Of course, this means that unless a circle hook is fished properly, there is less chance of setting the hook once a fish picks up the bait. Studies indicate the catching rate is slightly less with the circle configuration.

So why use circle hooks if setting them pulls the hook out of the fish? How can you catch rockfish?

That brings up another aspect of the design of a circle hook. It has been around a long time; it's the traditional hook of commercial fishermen who long-line for tuna, marlin, sharks, swordfish and such.

The long-line hook is baited and dropped into the water. A fish takes the bait into its mouth and starts to move off. As it does, the line slips through the side lips of the fish, the hook follows - and as it does, it sets itself.

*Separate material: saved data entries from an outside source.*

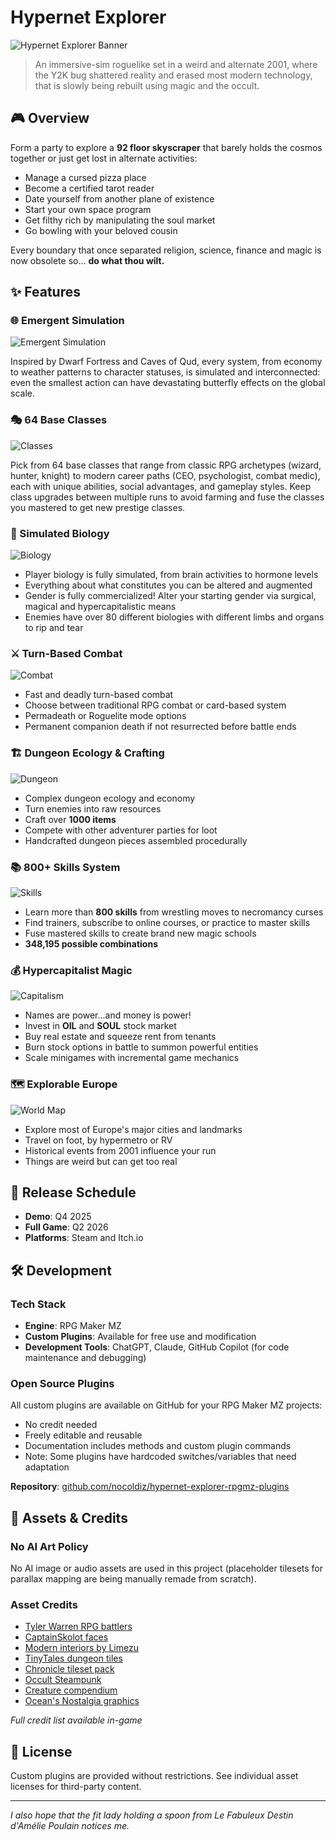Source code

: # Hypernet Explorer

![Hypernet Explorer Banner](https://img.itch.zone/aW1nLzIyNzUzODM1LnBuZw==/original/Bt%2Bs2X.png)

> An immersive-sim roguelike set in a weird and alternate 2001, where the Y2K bug shattered reality and erased most modern technology, that is slowly being rebuilt using magic and the occult.

## 🎮 Overview

Form a party to explore a **92 floor skyscraper** that barely holds the cosmos together or just get lost in alternate activities:
- Manage a cursed pizza place
- Become a certified tarot reader  
- Date yourself from another plane of existence
- Start your own space program
- Get filthy rich by manipulating the soul market
- Go bowling with your beloved cousin

Every boundary that once separated religion, science, finance and magic is now obsolete so... **do what thou wilt.**

## ✨ Features

### 🌐 Emergent Simulation
![Emergent Simulation](https://img.itch.zone/aW1nLzIyNzUwMzY4LnBuZw==/original/3LtggF.png)

Inspired by Dwarf Fortress and Caves of Qud, every system, from economy to weather patterns to character statuses, is simulated and interconnected: even the smallest action can have devastating butterfly effects on the global scale.

### 🎭 64 Base Classes
![Classes](https://img.itch.zone/aW1nLzIyNzUwNDM5LnBuZw==/original/j2dTzu.png)

Pick from 64 base classes that range from classic RPG archetypes (wizard, hunter, knight) to modern career paths (CEO, psychologist, combat medic), each with unique abilities, social advantages, and gameplay styles. Keep class upgrades between multiple runs to avoid farming and fuse the classes you mastered to get new prestige classes.

### 🧬 Simulated Biology
![Biology](https://img.itch.zone/aW1nLzIyNzUwNDQ1LnBuZw==/original/Vxs2rM.png)

- Player biology is fully simulated, from brain activities to hormone levels
- Everything about what constitutes you can be altered and augmented
- Gender is fully commercialized! Alter your starting gender via surgical, magical and hypercapitalistic means
- Enemies have over 80 different biologies with different limbs and organs to rip and tear

### ⚔️ Turn-Based Combat
![Combat](https://img.itch.zone/aW1nLzIyNzUwNDQyLnBuZw==/original/xI3rPt.png)

- Fast and deadly turn-based combat
- Choose between traditional RPG combat or card-based system
- Permadeath or Roguelite mode options
- Permanent companion death if not resurrected before battle ends

### 🏗️ Dungeon Ecology & Crafting
![Dungeon](https://img.itch.zone/aW1nLzIyNzUwNDQ3LnBuZw==/original/2puqqZ.png)

- Complex dungeon ecology and economy
- Turn enemies into raw resources
- Craft over **1000 items**
- Compete with other adventurer parties for loot
- Handcrafted dungeon pieces assembled procedurally

### 📚 800+ Skills System
![Skills](https://img.itch.zone/aW1nLzIyNzUwNDUxLnBuZw==/original/FuKnoC.png)

- Learn more than **800 skills** from wrestling moves to necromancy curses
- Find trainers, subscribe to online courses, or practice to master skills
- Fuse mastered skills to create brand new magic schools
- **348,195 possible combinations**

### 💰 Hypercapitalist Magic
![Capitalism](https://img.itch.zone/aW1nLzIyNzUwNDY1LnBuZw==/original/rEhopD.png)

- Names are power...and money is power!
- Invest in **OIL** and **SOUL** stock market
- Buy real estate and squeeze rent from tenants
- Burn stock options in battle to summon powerful entities
- Scale minigames with incremental game mechanics

### 🗺️ Explorable Europe
![World Map](https://img.itch.zone/aW1nLzIyNzUwNDU2LnBuZw==/original/SX%2Bprb.png)

- Explore most of Europe's major cities and landmarks
- Travel on foot, by hypermetro or RV
- Historical events from 2001 influence your run
- Things are weird but can get too real

## 📅 Release Schedule

- **Demo**: Q4 2025
- **Full Game**: Q2 2026
- **Platforms**: Steam and Itch.io

## 🛠️ Development

### Tech Stack
- **Engine**: RPG Maker MZ
- **Custom Plugins**: Available for free use and modification
- **Development Tools**: ChatGPT, Claude, GitHub Copilot (for code maintenance and debugging)

### Open Source Plugins
All custom plugins are available on GitHub for your RPG Maker MZ projects:
- No credit needed
- Freely editable and reusable
- Documentation includes methods and custom plugin commands
- Note: Some plugins have hardcoded switches/variables that need adaptation

**Repository**: [github.com/nocoldiz/hypernet-explorer-rpgmz-plugins](https://github.com/nocoldiz/hypernet-explorer-rpgmz-plugins)

## 🎨 Assets & Credits

### No AI Art Policy
No AI image or audio assets are used in this project (placeholder tilesets for parallax mapping are being manually remade from scratch).

### Asset Credits
- [Tyler Warren RPG battlers](https://tylerjwarren.itch.io/)
- [CaptainSkolot faces](https://captainskolot.itch.io/)
- [Modern interiors by Limezu](https://limezu.itch.io/)
- [TinyTales dungeon tiles](https://megatiles.itch.io/tiny-tales-dungeons-vol2-2d-tileset-asset-pack)
- [Chronicle tileset pack](https://wardwellgames.itch.io/chronicle-tileset-pack)
- [Occult Steampunk](https://arex-v.itch.io/occult-steampunk)
- [Creature compendium](https://deepdivegamestudio.itch.io/creature-compendium-16x16)
- [Ocean's Nostalgia graphics](https://oceansdream.itch.io/)

*Full credit list available in-game*

## 📝 License

Custom plugins are provided without restrictions. See individual asset licenses for third-party content.

---

*I also hope that the fit lady holding a spoon from Le Fabuleux Destin d'Amélie Poulain notices me.*
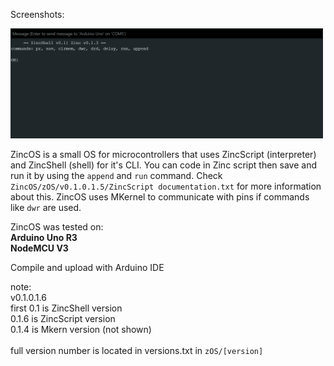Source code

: Screenshots:
<p align="left">
  <img src="img/Screenshot 2025-04-14 190220.png" width="500"/>
</p>
ZincOS is a small OS for microcontrollers that uses ZincScript (interpreter) and ZincShell (shell) for it's CLI. You can code in Zinc script then save and run it by using the <code>append</code> and <code>run</code> command. Check <code>ZincOS/zOS/v0.1.0.1.5/ZincScript documentation.txt</code> for more information about this.
ZincOS uses MKernel to communicate with pins if commands like <code>dwr</code> are used.

ZincOS was tested on:
<br><strong>Arduino Uno R3</strong><br>
<strong>NodeMCU V3</strong>

Compile and upload with Arduino IDE

note:<br>
v0.1.0.1.6<br>
first 0.1 is ZincShell version<br>
0.1.6 is ZincScript version<br>
0.1.4 is Mkern version (not shown)<br><br>
full version number is located in versions.txt in <code>zOS/[version]</code>
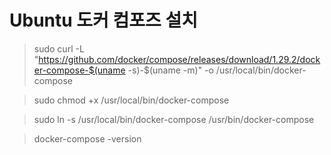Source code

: # Ubuntu 도커 컴포즈 설치

> sudo curl -L "https://github.com/docker/compose/releases/download/1.29.2/docker-compose-$(uname -s)-$(uname -m)" -o /usr/local/bin/docker-compose

> sudo chmod +x /usr/local/bin/docker-compose

> sudo ln -s /usr/local/bin/docker-compose /usr/bin/docker-compose

> docker-compose -version
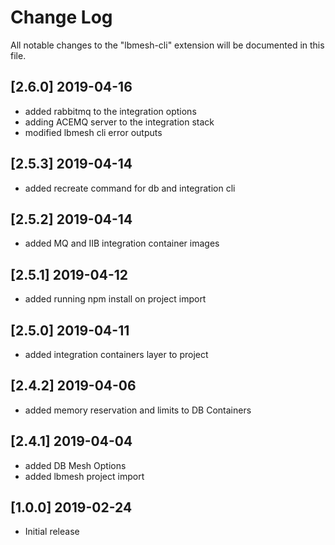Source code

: # Change Log
All notable changes to the "lbmesh-cli" extension will be documented in this file.

## [2.6.0] 2019-04-16
- added rabbitmq to the integration options
- adding ACEMQ server to the integration stack
- modified lbmesh cli error outputs

## [2.5.3] 2019-04-14
- added recreate command for db and integration cli 

## [2.5.2] 2019-04-14
- added MQ and IIB integration container images

## [2.5.1] 2019-04-12
- added running npm install on project import

## [2.5.0] 2019-04-11
- added integration containers layer to project

## [2.4.2] 2019-04-06
- added memory reservation and limits to DB Containers

## [2.4.1] 2019-04-04
- added DB Mesh Options
- added lbmesh project import

## [1.0.0] 2019-02-24
- Initial release
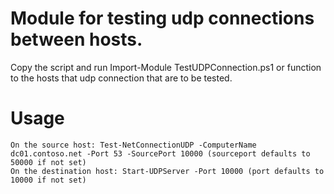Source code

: # Module for testing udp connections between hosts.

Copy the script and run Import-Module TestUDPConnection.ps1 or function to the hosts that udp connection that are to be tested.

# Usage
    On the source host: Test-NetConnectionUDP -ComputerName dc01.contoso.net -Port 53 -SourcePort 10000 (sourceport defaults to 50000 if not set)
    On the destination host: Start-UDPServer -Port 10000 (port defaults to 10000 if not set)
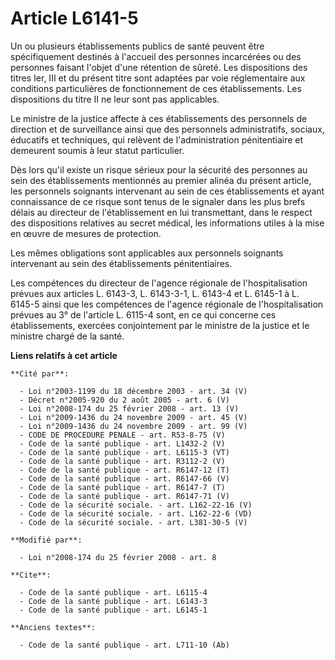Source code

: # Article L6141-5

Un ou plusieurs établissements publics de santé peuvent être spécifiquement destinés à l'accueil des personnes incarcérées ou
des personnes faisant l'objet d'une rétention de sûreté. Les dispositions des titres Ier, III et du présent titre sont
adaptées par voie réglementaire aux conditions particulières de fonctionnement de ces établissements. Les dispositions du
titre II ne leur sont pas applicables. 

Le ministre de la justice affecte à ces établissements des personnels de direction et de surveillance ainsi que des
personnels administratifs, sociaux, éducatifs et techniques, qui relèvent de l'administration pénitentiaire et demeurent
soumis à leur statut particulier. 

Dès lors qu'il existe un risque sérieux pour la sécurité des personnes au sein des établissements mentionnés au premier
alinéa du présent article, les personnels soignants intervenant au sein de ces établissements et ayant connaissance de ce
risque sont tenus de le signaler dans les plus brefs délais au directeur de l'établissement en lui transmettant, dans le
respect des dispositions relatives au secret médical, les informations utiles à la mise en œuvre de mesures de protection. 

Les mêmes obligations sont applicables aux personnels soignants intervenant au sein des établissements pénitentiaires. 

Les compétences du directeur de l'agence régionale de l'hospitalisation prévues aux articles L. 6143-3, L. 6143-3-1, L.
6143-4 et L. 6145-1 à L. 6145-5 ainsi que les compétences de l'agence régionale de l'hospitalisation prévues au 3° de
l'article L. 6115-4 sont, en ce qui concerne ces établissements, exercées conjointement par le ministre de la justice et le
ministre chargé de la santé.

**Liens relatifs à cet article**

	**Cité par**:

	  - Loi n°2003-1199 du 18 décembre 2003 - art. 34 (V)
	  - Décret n°2005-920 du 2 août 2005 - art. 6 (V)
	  - Loi n°2008-174 du 25 février 2008 - art. 13 (V)
	  - Loi n°2009-1436 du 24 novembre 2009 - art. 45 (V)
	  - Loi n°2009-1436 du 24 novembre 2009 - art. 99 (V)
	  - CODE DE PROCEDURE PENALE - art. R53-8-75 (V)
	  - Code de la santé publique - art. L1432-2 (V)
	  - Code de la santé publique - art. L6115-3 (VT)
	  - Code de la santé publique - art. R3112-2 (V)
	  - Code de la santé publique - art. R6147-12 (T)
	  - Code de la santé publique - art. R6147-66 (V)
	  - Code de la santé publique - art. R6147-7 (T)
	  - Code de la santé publique - art. R6147-71 (V)
	  - Code de la sécurité sociale. - art. L162-22-16 (V)
	  - Code de la sécurité sociale. - art. L162-22-6 (VD)
	  - Code de la sécurité sociale. - art. L381-30-5 (V)

	**Modifié par**:

	  - Loi n°2008-174 du 25 février 2008 - art. 8

	**Cite**:

	  - Code de la santé publique - art. L6115-4
	  - Code de la santé publique - art. L6143-3
	  - Code de la santé publique - art. L6145-1

	**Anciens textes**:

	  - Code de la santé publique - art. L711-10 (Ab)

And it holds.

Adapted to sportsfishing, the circle hook means an entirely different approach by those with rod and reel. With the traditional J-hook, an angler is accustomed to jerking the rod to set the hook once a fish takes the bait.

But when the circle hook is substituted, the fisherman is obliged to resist the natural impulse to offer a counter strike. Instead, he must allow the fish to move off and set the hook itself, as fish do on long lines.

Many fishermen find it difficult to resist the temptation to set the hook when they feel a fish pick up the bait. So they lose the fish so they're skeptical of its effectiveness so they don't use it.

Maryland Department of Natural Resources has done a commendable job in promoting circle hooks, but a majority of chummers still don't use them. So needlessly many thousands of fish die, not infrequently due to injuries to their heart and liver punctured by J-hooks.

Often J-hook fishermen are not aware of this. They remove a hook that's set deep, release the fish, see it swim away vigorously and assume no damage has been done. Too often, this is not true. Within six hours, the fish can be dead.

Studies conducted by Lukacovic indicate that for rockfish deep hooked with J-hooks, the mortality rate is 17 percent. With a circle hook, the mortality is 312 percent. That's a difference of five fold.

If that isn't enough, what can convince fishermen that circle hooks are worth a try?

Hooking mortality has become of considerable concern to fisheries managers along the coast, and many fingers are pointed at Maryland and Massachusetts, where it's found to be the highest. It's time that we of Chesapeake Bay display concern about the needless killing of our prized fish - beginning in 2001. Enough said.